问题陈述 — 从包含“pose: elev=115.2 azim=307.3”的那一行开始，一直到材料的最后一行，把这些行原样输出，首尾两行都要包括在内。

输入材料 —
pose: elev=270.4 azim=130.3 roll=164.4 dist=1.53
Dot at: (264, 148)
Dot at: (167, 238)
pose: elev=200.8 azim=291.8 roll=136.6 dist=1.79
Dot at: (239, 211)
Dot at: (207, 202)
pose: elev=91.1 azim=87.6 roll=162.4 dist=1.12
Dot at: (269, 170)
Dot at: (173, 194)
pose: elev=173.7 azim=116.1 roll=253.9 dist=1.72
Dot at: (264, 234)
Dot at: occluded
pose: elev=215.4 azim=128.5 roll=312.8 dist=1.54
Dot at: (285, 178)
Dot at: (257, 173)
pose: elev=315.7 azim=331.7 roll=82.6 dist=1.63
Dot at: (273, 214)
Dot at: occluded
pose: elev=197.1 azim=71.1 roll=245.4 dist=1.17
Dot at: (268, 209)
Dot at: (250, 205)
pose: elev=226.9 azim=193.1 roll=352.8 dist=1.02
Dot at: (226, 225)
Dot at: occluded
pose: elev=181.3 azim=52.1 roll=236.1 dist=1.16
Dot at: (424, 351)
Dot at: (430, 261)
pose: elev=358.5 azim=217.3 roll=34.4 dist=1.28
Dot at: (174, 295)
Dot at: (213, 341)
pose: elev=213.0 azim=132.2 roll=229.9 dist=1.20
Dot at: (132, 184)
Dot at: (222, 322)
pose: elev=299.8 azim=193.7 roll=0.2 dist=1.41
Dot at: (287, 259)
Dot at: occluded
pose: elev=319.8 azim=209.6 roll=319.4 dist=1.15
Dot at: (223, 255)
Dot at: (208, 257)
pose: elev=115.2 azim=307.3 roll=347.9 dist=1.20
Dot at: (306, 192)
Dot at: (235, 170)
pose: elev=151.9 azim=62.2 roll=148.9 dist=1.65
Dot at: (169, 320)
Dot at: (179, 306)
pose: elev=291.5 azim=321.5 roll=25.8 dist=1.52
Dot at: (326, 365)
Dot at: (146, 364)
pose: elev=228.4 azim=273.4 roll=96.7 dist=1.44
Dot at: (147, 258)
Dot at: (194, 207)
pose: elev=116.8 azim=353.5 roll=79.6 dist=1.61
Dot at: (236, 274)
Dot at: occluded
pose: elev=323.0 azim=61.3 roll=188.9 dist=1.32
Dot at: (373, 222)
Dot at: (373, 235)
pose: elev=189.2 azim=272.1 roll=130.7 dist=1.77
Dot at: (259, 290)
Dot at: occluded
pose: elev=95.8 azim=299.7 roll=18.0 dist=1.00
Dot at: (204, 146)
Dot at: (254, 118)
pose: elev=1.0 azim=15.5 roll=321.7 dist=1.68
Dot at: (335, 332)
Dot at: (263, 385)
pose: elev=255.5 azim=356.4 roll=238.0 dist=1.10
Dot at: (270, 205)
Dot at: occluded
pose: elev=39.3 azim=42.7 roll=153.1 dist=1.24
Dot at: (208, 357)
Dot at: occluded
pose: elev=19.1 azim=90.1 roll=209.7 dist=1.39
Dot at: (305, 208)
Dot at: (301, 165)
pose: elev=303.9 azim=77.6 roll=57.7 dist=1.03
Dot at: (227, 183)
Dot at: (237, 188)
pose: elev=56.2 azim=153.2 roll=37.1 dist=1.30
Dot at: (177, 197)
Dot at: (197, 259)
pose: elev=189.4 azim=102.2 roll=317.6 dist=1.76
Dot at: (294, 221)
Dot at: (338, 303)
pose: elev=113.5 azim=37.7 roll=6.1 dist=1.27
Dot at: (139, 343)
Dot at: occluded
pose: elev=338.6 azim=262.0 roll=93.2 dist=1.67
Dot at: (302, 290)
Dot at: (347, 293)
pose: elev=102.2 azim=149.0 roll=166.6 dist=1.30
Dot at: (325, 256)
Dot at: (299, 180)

完成结果 —
pose: elev=115.2 azim=307.3 roll=347.9 dist=1.20
Dot at: (306, 192)
Dot at: (235, 170)
pose: elev=151.9 azim=62.2 roll=148.9 dist=1.65
Dot at: (169, 320)
Dot at: (179, 306)
pose: elev=291.5 azim=321.5 roll=25.8 dist=1.52
Dot at: (326, 365)
Dot at: (146, 364)
pose: elev=228.4 azim=273.4 roll=96.7 dist=1.44
Dot at: (147, 258)
Dot at: (194, 207)
pose: elev=116.8 azim=353.5 roll=79.6 dist=1.61
Dot at: (236, 274)
Dot at: occluded
pose: elev=323.0 azim=61.3 roll=188.9 dist=1.32
Dot at: (373, 222)
Dot at: (373, 235)
pose: elev=189.2 azim=272.1 roll=130.7 dist=1.77
Dot at: (259, 290)
Dot at: occluded
pose: elev=95.8 azim=299.7 roll=18.0 dist=1.00
Dot at: (204, 146)
Dot at: (254, 118)
pose: elev=1.0 azim=15.5 roll=321.7 dist=1.68
Dot at: (335, 332)
Dot at: (263, 385)
pose: elev=255.5 azim=356.4 roll=238.0 dist=1.10
Dot at: (270, 205)
Dot at: occluded
pose: elev=39.3 azim=42.7 roll=153.1 dist=1.24
Dot at: (208, 357)
Dot at: occluded
pose: elev=19.1 azim=90.1 roll=209.7 dist=1.39
Dot at: (305, 208)
Dot at: (301, 165)
pose: elev=303.9 azim=77.6 roll=57.7 dist=1.03
Dot at: (227, 183)
Dot at: (237, 188)
pose: elev=56.2 azim=153.2 roll=37.1 dist=1.30
Dot at: (177, 197)
Dot at: (197, 259)
pose: elev=189.4 azim=102.2 roll=317.6 dist=1.76
Dot at: (294, 221)
Dot at: (338, 303)
pose: elev=113.5 azim=37.7 roll=6.1 dist=1.27
Dot at: (139, 343)
Dot at: occluded
pose: elev=338.6 azim=262.0 roll=93.2 dist=1.67
Dot at: (302, 290)
Dot at: (347, 293)
pose: elev=102.2 azim=149.0 roll=166.6 dist=1.30
Dot at: (325, 256)
Dot at: (299, 180)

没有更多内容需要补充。